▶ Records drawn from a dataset
■ ■ ■ ■ ■ ■ ■

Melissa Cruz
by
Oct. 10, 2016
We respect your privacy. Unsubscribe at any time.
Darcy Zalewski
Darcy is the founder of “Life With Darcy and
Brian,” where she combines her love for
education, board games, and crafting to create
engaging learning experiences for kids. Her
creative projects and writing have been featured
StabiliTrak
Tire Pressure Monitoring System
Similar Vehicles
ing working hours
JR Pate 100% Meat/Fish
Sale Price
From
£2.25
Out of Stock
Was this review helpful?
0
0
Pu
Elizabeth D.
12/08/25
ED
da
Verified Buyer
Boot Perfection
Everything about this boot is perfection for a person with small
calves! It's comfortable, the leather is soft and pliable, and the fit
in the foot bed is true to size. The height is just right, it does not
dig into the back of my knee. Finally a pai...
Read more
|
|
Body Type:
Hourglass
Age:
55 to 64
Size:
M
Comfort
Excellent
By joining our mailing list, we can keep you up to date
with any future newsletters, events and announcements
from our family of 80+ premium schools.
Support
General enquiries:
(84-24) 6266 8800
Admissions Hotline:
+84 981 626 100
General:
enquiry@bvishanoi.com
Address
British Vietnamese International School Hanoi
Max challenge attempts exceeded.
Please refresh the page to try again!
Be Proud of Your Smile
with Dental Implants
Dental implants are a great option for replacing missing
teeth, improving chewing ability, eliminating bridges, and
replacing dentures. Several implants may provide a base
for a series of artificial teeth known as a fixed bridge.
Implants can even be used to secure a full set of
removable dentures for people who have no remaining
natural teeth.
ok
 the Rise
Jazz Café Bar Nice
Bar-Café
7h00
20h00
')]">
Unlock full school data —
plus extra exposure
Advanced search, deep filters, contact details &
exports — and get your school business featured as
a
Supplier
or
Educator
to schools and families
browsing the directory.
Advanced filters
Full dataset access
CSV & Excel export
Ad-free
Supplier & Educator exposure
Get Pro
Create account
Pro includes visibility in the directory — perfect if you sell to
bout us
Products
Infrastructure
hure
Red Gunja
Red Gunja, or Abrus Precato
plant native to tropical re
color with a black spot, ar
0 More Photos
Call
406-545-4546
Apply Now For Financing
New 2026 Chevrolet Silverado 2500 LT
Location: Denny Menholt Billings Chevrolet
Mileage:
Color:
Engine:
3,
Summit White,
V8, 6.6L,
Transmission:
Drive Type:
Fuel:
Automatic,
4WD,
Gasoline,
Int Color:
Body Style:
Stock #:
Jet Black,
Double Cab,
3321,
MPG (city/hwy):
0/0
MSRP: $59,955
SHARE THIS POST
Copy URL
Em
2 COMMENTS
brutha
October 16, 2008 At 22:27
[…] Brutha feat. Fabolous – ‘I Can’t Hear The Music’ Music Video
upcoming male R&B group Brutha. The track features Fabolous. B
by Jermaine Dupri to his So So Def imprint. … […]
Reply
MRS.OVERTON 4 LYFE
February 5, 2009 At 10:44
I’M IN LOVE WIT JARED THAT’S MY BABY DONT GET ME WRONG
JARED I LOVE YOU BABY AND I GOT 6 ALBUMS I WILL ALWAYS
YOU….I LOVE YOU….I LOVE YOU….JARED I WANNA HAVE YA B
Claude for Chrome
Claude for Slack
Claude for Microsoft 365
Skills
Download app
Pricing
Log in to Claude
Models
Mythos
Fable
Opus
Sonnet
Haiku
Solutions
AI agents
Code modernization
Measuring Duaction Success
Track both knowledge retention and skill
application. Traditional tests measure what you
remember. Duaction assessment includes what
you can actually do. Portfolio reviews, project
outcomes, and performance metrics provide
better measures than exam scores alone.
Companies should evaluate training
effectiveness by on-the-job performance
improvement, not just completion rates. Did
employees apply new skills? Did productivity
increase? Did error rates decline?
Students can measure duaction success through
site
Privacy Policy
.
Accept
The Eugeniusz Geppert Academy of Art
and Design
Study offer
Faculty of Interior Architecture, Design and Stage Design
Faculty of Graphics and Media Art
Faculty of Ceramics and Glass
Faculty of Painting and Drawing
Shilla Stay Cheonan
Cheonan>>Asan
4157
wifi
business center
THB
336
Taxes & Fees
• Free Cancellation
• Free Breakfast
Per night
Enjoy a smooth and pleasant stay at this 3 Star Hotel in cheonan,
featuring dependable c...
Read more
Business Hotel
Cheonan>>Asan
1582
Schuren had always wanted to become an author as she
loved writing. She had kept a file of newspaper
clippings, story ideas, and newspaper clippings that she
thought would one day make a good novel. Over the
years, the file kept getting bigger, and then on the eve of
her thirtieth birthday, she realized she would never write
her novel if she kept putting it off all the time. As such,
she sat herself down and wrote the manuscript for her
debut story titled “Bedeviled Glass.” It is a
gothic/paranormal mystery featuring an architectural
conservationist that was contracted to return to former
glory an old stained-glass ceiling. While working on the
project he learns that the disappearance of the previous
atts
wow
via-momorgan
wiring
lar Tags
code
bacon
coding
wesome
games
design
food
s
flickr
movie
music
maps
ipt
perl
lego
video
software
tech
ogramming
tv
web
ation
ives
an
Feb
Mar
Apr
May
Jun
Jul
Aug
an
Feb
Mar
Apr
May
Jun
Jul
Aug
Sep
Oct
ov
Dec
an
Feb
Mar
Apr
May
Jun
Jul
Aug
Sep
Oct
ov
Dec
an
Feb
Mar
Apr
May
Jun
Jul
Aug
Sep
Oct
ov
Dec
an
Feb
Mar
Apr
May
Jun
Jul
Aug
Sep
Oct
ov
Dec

■ ■ ■ ■ ■ ■ ■

▶ INSTRUCTIONS FOR THE TASK
In the entries above, some lines hold the string "featuring". Copy each of them.

▶ ANSWER BOX
featuring dependable c...
gothic/paranormal mystery featuring an architectural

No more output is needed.